Can a function describe an area on a graph like an integral? Am I correct to say:
A difference between an integral and a function is: that an integral can describe an area on a graph, while a function can't?
Or am I completely off course here?
 A: A function $f : A \rightarrow B$ is just an object which, given any $a \in A$ then $f(a) \in B$.
The graph of a function $\{(a,f(a))|a\in A\}$ in the case of $f : \mathbb R \rightarrow \mathbb R$ can be viewed as a curve but that's just an illustration.
An anti-derivative, say $F(t) = \int_0^{t} f(x) \mathrm{d}x$ is just another function $F : \mathbb R \rightarrow \mathbb R$.
While it is true that say, $F(3)$ gives the area under the curve $f$ defines between $0$ and $3$ on the x-axis.. but this idea of 'area' is just an intuitive guide to help motivate the definitions of integral and similar.

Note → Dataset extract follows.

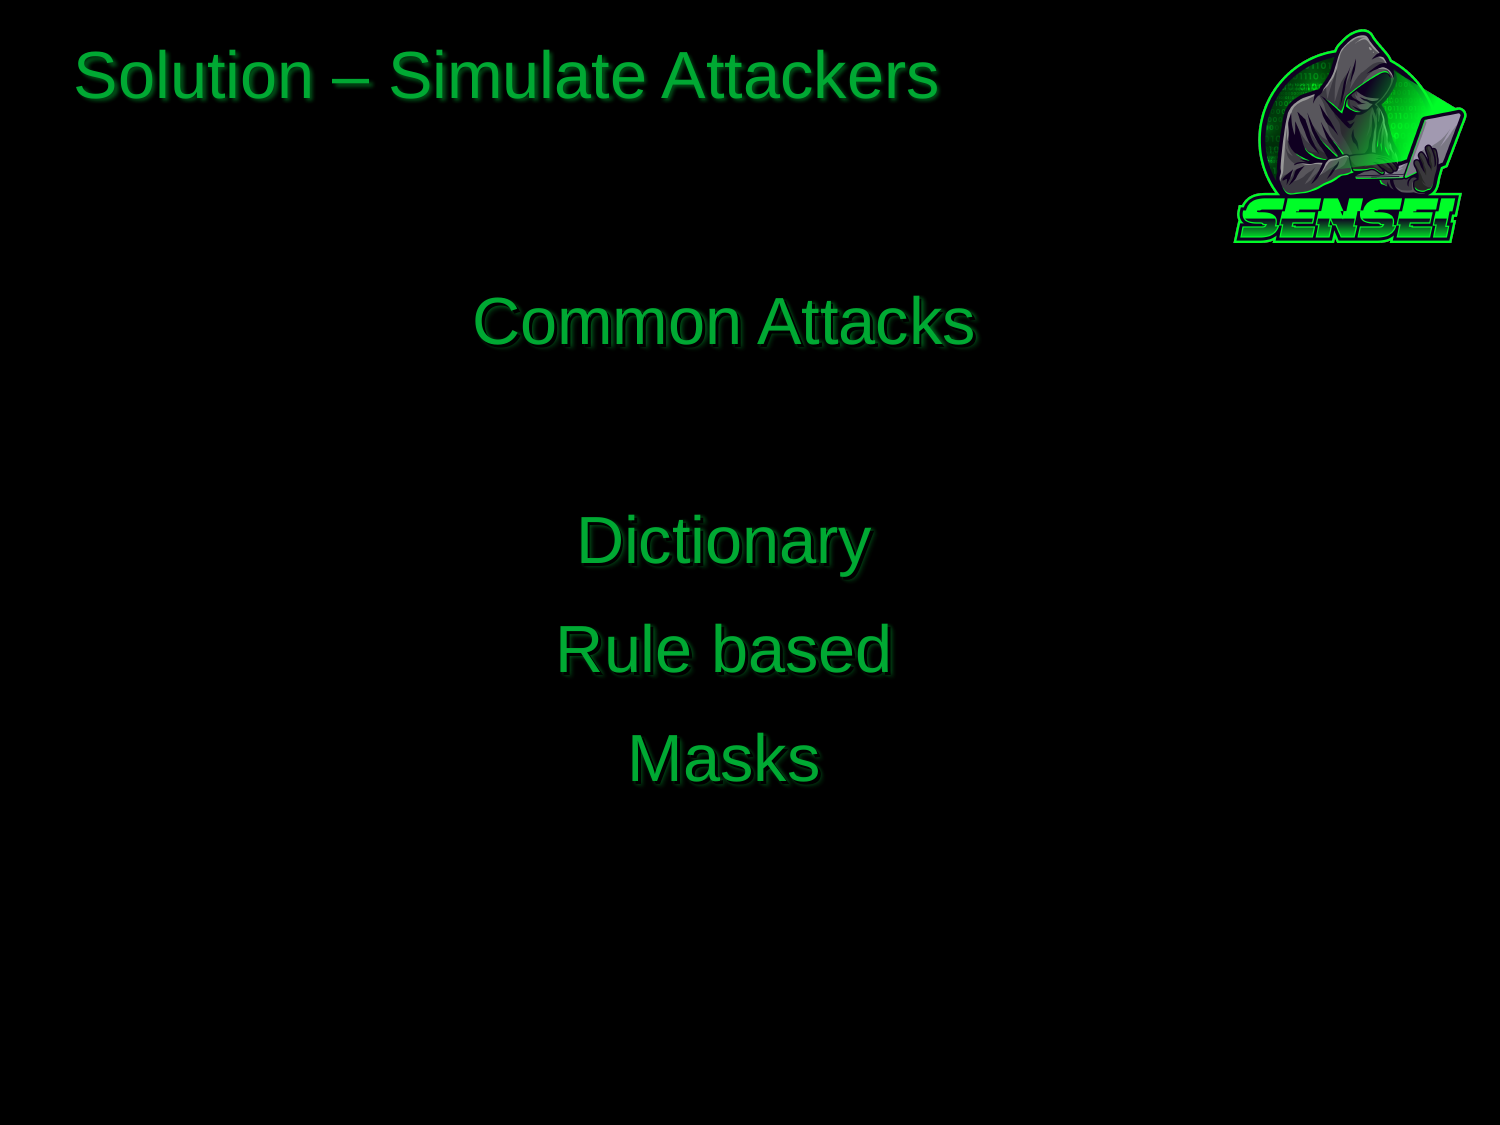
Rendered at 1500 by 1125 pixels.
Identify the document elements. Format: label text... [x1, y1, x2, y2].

text_box Solution – Simulate Attackers [59, 30, 956, 121]
list Common Attacks Dictionary Rule based Masks [0, 270, 1449, 1012]
picture [1215, 29, 1495, 243]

The integral $\int_{a}^{b}$ could be thought of as a map that takes $(\mathbb R \rightarrow \mathbb R) \rightarrow \mathbb R$ but that is not usual and it can also just been seen as a notation which only has meaning when completed (given an integrand).
A: You can view the integral as a function too, assuming it is defined. For instance, if you fix an interval $I=[a,b]$, and consider all functions that are integrable on $I$, you can view the integral as a function that maps each of these functions to a real number, that represents the 'area under the curve'.
Or, if you fix a function $f$ on the same interval, you can view the integral from $a$ to $x$ (where $a\leq x\leq b$) as a new function of $x$, defined on the interval, and the value at each $x$ would represent the area under the curve up to $x$.